Without a massive investment in housing that solves the region’s affordability crisis, however, piecemeal improvements to public transit are unlikely to provide substantial benefits to vulnerable residents — and may even hasten their displacement. With all of this in mind, Aceves is fearful that the new projects won’t bring positive changes to her community. She argues that the city’s planners did not have current residents in mind when considering the future. “The issue with all this is: who is it for?” she said. “All of these changes and investments are supposedly ‘revitalizing’ the city, but it has just ended up being worse for all of us here.”
As a result, LITU, the organization Aceves is a member of, has joined a dozen other LA-based organizations to form the NOlympicsLA coalition that is organizing to block the 2028 games. The group contends that the billions of dollars already committed to the event would be put to better use by investing in acts of economic and environmental justice across the county, particularly in housing for the roughly 60,000 homeless people in LA County who are exposed to the city’s worst environments.
“Clearly people in Inglewood are struggling,” Jonny Coleman, a member of NoOlympicsLA, told Grist. “But officials in LA and Inglewood are trying to pretend that these issues of environmental justice, budgeting, policing, housing, and displacement aren’t happening.”
The current development and transformation of Inglewood follows a pattern set by the city more than 30 years ago when it hosted the 1984 Olympics. While the 1984 games have long been deemed the “most successful” Olympic Games of all time, because they were the only to turn a profit for the host city. However, for many Angelenos — particularly Black, brown, and poor South LA residents — the city was irreversibly transformed.

§ EXTRACTED INFORMATION:
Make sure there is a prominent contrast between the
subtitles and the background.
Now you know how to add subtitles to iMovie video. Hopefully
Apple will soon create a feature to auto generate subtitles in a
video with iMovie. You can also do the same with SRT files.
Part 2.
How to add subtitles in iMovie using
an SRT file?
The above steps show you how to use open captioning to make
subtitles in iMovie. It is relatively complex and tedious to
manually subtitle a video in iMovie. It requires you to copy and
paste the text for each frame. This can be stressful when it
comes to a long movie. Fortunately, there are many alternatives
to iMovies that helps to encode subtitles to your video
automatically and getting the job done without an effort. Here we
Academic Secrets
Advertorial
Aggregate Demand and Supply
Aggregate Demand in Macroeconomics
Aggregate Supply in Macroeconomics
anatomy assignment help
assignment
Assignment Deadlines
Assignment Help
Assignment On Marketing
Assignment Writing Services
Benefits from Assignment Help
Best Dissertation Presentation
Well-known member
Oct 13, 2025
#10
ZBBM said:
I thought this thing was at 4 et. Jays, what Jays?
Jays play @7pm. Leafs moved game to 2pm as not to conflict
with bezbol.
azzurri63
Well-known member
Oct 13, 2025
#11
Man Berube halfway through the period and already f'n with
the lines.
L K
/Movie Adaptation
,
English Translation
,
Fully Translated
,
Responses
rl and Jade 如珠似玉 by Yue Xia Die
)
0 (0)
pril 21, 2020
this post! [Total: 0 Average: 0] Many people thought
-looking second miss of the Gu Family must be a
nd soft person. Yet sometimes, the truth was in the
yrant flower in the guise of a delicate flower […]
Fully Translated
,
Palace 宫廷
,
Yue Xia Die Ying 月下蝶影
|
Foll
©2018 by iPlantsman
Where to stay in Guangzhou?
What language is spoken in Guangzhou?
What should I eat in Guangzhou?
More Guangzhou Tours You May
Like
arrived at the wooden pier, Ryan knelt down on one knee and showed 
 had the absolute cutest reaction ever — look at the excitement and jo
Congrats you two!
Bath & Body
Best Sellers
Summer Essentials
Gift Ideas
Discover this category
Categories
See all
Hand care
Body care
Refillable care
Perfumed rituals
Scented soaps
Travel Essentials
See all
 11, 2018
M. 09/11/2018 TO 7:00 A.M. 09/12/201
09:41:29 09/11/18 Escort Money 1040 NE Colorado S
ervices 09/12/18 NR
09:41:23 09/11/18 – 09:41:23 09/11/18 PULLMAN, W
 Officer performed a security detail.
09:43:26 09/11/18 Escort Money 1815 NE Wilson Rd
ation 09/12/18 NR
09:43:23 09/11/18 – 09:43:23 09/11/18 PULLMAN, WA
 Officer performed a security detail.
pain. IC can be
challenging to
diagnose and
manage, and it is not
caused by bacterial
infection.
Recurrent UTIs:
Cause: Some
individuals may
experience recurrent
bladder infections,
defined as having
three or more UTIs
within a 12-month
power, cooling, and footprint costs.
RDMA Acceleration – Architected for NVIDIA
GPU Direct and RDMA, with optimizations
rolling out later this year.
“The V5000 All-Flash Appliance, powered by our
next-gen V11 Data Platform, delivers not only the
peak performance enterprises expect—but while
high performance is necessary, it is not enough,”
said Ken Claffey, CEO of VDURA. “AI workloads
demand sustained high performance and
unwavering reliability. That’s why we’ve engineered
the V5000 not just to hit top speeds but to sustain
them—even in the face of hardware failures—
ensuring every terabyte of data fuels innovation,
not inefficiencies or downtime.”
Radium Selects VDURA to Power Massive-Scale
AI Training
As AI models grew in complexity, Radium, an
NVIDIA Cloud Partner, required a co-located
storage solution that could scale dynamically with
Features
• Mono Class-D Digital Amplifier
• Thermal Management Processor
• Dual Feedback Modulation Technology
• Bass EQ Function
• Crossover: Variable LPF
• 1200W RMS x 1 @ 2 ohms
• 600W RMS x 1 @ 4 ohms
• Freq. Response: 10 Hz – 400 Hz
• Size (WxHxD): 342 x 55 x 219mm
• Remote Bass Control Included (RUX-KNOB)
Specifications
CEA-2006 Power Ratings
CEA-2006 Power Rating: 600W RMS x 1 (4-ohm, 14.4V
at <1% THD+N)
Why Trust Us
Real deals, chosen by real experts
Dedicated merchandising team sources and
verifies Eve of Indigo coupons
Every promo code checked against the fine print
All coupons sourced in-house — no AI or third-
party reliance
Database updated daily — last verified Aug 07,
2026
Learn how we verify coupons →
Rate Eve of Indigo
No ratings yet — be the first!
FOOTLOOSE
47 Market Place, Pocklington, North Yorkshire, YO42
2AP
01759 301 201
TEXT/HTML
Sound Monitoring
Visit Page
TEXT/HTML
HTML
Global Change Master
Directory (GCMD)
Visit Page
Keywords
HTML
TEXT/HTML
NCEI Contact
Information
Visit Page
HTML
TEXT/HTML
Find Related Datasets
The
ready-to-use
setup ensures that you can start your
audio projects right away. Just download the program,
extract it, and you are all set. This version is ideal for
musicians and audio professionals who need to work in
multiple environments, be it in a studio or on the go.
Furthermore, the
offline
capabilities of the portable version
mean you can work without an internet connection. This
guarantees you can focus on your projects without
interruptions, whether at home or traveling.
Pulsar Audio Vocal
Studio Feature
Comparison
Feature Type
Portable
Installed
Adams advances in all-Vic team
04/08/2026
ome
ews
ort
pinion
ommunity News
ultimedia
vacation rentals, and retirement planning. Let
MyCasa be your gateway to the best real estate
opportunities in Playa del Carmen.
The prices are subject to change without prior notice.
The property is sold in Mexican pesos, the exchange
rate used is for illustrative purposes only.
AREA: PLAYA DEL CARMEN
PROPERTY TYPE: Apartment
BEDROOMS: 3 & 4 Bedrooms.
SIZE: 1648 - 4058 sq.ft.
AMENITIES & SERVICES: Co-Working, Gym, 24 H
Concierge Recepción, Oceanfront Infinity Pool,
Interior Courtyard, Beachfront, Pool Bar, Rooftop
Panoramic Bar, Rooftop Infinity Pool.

§ EXERCISE DETAILS: Please answer from the Inglewood passage: roughly how many homeless people live in LA County?

§ OUTPUT OF THE EXERCISE: Roughly 60,000.